EXERCISE DESCRIPTION: Please format the lines of the records below as a JSON list of strings, one string per line, beginning with the line that contains "pose: elev=81.5 azim=99.7" and running through the line that contains "Dot at: (243, 189)". Leave out any blank lines.

-- Start --

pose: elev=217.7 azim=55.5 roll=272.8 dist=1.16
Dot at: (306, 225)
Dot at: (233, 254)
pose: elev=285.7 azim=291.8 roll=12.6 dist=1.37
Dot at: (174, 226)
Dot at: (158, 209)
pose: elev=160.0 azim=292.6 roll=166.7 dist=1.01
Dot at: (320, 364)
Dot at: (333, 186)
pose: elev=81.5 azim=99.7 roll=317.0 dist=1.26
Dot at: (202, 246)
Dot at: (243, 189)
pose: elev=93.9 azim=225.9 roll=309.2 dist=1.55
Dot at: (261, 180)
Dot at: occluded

-- End --
-- Start --

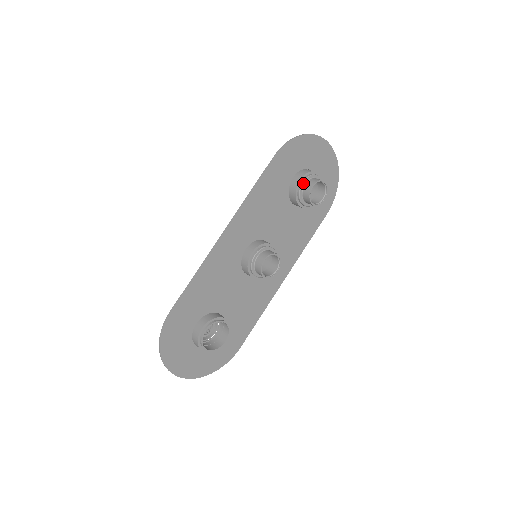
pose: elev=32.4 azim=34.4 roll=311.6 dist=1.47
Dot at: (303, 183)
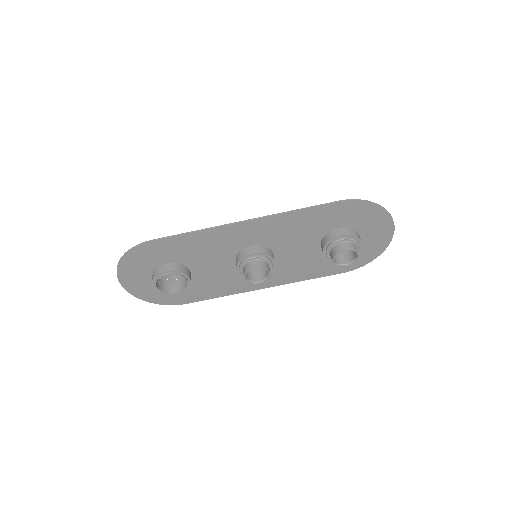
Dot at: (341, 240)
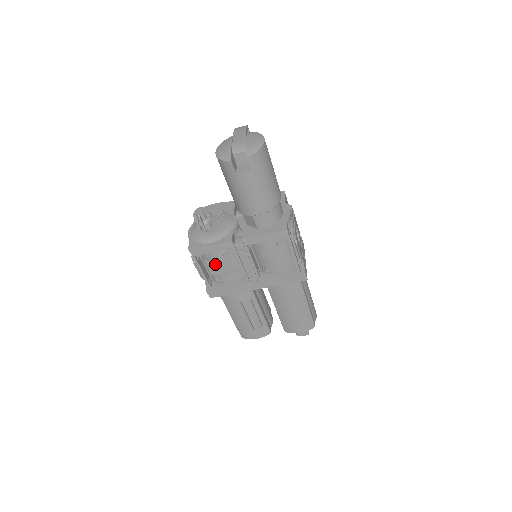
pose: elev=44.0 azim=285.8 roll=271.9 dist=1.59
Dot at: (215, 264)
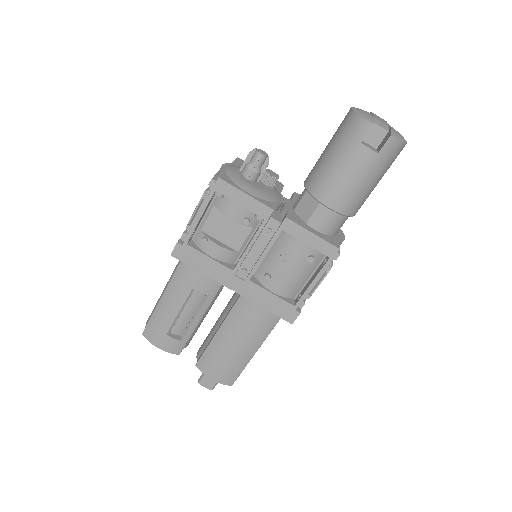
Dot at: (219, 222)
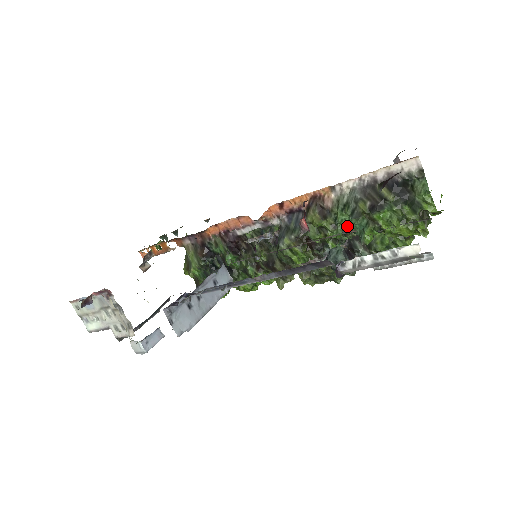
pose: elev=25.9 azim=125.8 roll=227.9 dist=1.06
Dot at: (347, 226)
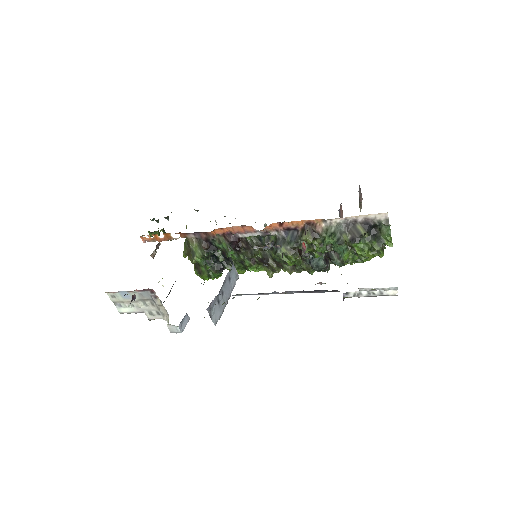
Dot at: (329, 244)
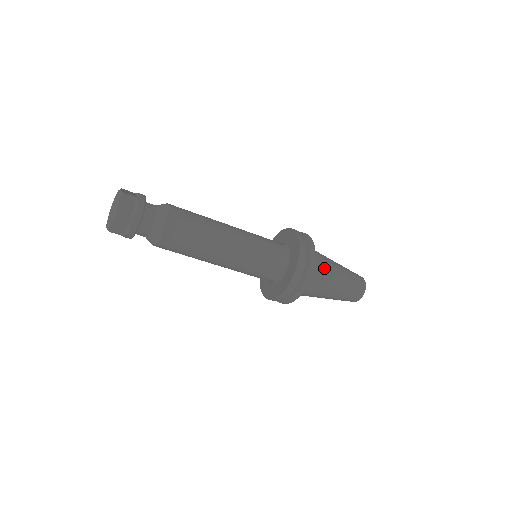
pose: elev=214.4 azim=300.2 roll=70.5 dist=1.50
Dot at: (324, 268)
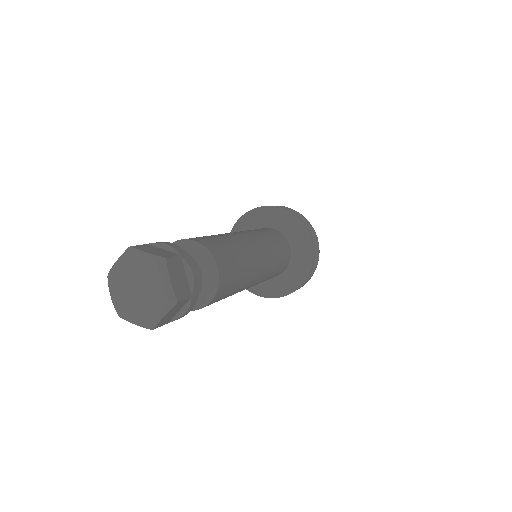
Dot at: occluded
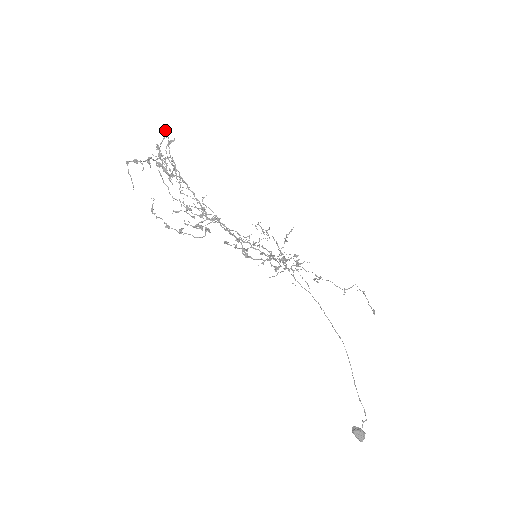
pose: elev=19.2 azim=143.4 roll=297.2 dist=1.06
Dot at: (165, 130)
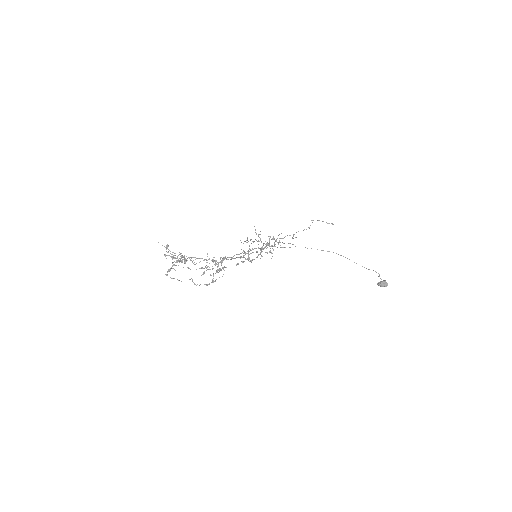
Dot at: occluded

-- End --
-- Start --

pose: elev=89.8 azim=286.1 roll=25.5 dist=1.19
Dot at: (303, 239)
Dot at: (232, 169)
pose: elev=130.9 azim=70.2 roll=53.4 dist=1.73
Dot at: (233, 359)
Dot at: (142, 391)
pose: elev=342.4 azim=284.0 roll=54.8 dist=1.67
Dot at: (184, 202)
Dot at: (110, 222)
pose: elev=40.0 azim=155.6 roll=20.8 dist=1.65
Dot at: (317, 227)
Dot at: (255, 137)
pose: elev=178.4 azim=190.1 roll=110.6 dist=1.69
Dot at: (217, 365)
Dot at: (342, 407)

-- End --

WORKED ANSWER:
[
  "pose: elev=81.5 azim=99.7 roll=317.0 dist=1.26",
  "Dot at: (202, 246)",
  "Dot at: (243, 189)"
]